Representatives from the Winlock Assembly of God Church also arrived to offer aid, and Twin Transit dispatched two buses to serve as temporary warming shelters and transport evacuees to a Red Cross shelter at OYO Hotel in Chehalis Tuesday night.

“I'm very grateful that nobody was hurt and very grateful for the folks that showed up to help,” Winlock Mayor Brandon Svenson said.

As soon as crews backed out of the burning building Tuesday evening, they shifted firefighting strategy from an offensive to a defensive posture, “which means that we were just going to try to surround (on) the ground and keep this from extending into other areas,” Underdahl said.

Smoke and flames soon started venting out of the roof, and while ground crews tried to douse the roof with water, “we were losing that battle,” Underdahl said.

“It’s a very old building,” he said.

With flames threatening the city’s power lines, the Lewis County Public Utility District cut power to the City of Winlock around 9:30 p.m.

Soon after power was cut, the flames melted some power lines and a utility pole caught fire.

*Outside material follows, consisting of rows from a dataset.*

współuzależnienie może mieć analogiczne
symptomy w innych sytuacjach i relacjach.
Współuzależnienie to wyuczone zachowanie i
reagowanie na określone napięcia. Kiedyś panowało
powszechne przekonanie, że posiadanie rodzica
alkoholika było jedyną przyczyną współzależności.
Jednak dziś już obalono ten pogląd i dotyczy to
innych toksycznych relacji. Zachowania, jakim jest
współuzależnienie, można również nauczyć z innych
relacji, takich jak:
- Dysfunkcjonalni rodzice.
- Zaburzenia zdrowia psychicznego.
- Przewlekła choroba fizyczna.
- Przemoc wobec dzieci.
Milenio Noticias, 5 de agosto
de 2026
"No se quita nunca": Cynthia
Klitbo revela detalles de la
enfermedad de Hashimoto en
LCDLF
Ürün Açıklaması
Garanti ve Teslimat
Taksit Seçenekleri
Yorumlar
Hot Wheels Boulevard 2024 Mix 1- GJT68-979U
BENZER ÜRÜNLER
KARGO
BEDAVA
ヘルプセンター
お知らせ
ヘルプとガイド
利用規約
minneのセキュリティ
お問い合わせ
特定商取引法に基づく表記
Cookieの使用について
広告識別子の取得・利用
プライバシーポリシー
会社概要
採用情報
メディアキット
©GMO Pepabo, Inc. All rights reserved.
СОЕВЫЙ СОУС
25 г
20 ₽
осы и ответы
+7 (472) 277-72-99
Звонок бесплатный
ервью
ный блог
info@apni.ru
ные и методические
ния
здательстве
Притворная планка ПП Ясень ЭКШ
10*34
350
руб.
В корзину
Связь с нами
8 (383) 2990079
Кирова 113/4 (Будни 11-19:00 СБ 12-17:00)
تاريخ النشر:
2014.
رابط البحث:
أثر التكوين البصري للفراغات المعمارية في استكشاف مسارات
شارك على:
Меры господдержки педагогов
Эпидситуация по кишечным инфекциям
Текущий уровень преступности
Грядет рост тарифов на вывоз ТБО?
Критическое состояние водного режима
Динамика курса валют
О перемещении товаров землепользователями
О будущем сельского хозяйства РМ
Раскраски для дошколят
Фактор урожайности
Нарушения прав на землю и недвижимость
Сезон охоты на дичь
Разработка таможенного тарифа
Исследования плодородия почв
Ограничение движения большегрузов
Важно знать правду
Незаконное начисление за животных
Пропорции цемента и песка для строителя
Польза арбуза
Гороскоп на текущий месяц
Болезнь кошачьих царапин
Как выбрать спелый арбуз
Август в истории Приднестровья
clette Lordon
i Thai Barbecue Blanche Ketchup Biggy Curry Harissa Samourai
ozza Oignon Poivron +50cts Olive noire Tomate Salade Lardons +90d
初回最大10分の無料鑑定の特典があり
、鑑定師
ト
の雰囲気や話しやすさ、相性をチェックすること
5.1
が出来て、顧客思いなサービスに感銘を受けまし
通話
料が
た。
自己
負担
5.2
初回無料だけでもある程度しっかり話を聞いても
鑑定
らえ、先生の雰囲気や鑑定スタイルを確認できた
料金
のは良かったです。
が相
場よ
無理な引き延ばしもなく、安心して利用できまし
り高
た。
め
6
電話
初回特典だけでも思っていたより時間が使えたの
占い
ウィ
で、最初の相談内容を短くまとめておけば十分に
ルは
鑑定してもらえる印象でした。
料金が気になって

“I definitely thank the PUD for coming out quickly and helping us take care of that and cut the power because that's a huge safety risk to the first responders,” Svenson said.

Crews were able to extinguish the utility pole before it sustained significant damage.

As of Wednesday morning, power had been restored to Winlock and utility crews were working to restore internet and cell service.

Fire personnel were initially worried that cutting the power would mean losing access to the city’s water, but that did not happen, Underdahl said.

“The city did an excellent job,” he said.

Riverside Fire Authority responded with a ladder truck — which was delayed slightly due to a jack-knifed semi-truck on state Route 505 — to help fight the flames on the roof.

Crews were able to knock the flames down overnight, with District 15 tending the scene through Wednesday afternoon to extinguish hot spots.

The cause of the fire was still under investigation as of Wednesday afternoon.

In addition to Winlock, Toledo, Napavine and Riverside crews, firefighters from District 7 in Vader, District 6 in Chehalis/Adna and the Chehalis Fire Department responded.

Mutual aid was also offered by District 1 in Onalaska and District 13 in Boistfort but ultimately wasn’t needed.

Additionally, the Winlock Police Department, the Lewis County Sheriff’s Office and Lewis County Emergency Management responded to help manage the scene.

“I think it basically went as well as could be expected,” Svenson said. “It’s an unfortunate situation, being one of our historic buildings.”

According to a Facebook post from the Winlock Historical Museum made earlier this year, the Winlock Haunted Hostel was previously “Warne’s Drug Store,” and had a soda fountain inside the corner door. Later, there was a beauty shop in the back of the building. There was also a computer repair shop then an antique shop. In other posts about the building, signs had previously been seen in the windows advertising monthly leases.

“The building had a bad rap, but there were good people in there,” a relative of someone evacuated from the Haunted Hostel told The Chronicle.

Fire and law enforcement personnel were not allowing anyone inside the building as of Wednesday morning due to the instability of the structure, said Underdahl.

Svenson said he has been in contact with a demolition company to safely tear what remains of the building down as soon as possible.

“I have to get that building on the ground immediately, like, it needs to be done right now,” he said. “We're working on getting that done legally, because it is a massive safety concern, being a block building like that and having a bunch of it already on the ground.”

Access to downtown Winlock was still significantly limited as of Wednesday morning.

Authorities advised people to avoid the area until further notice.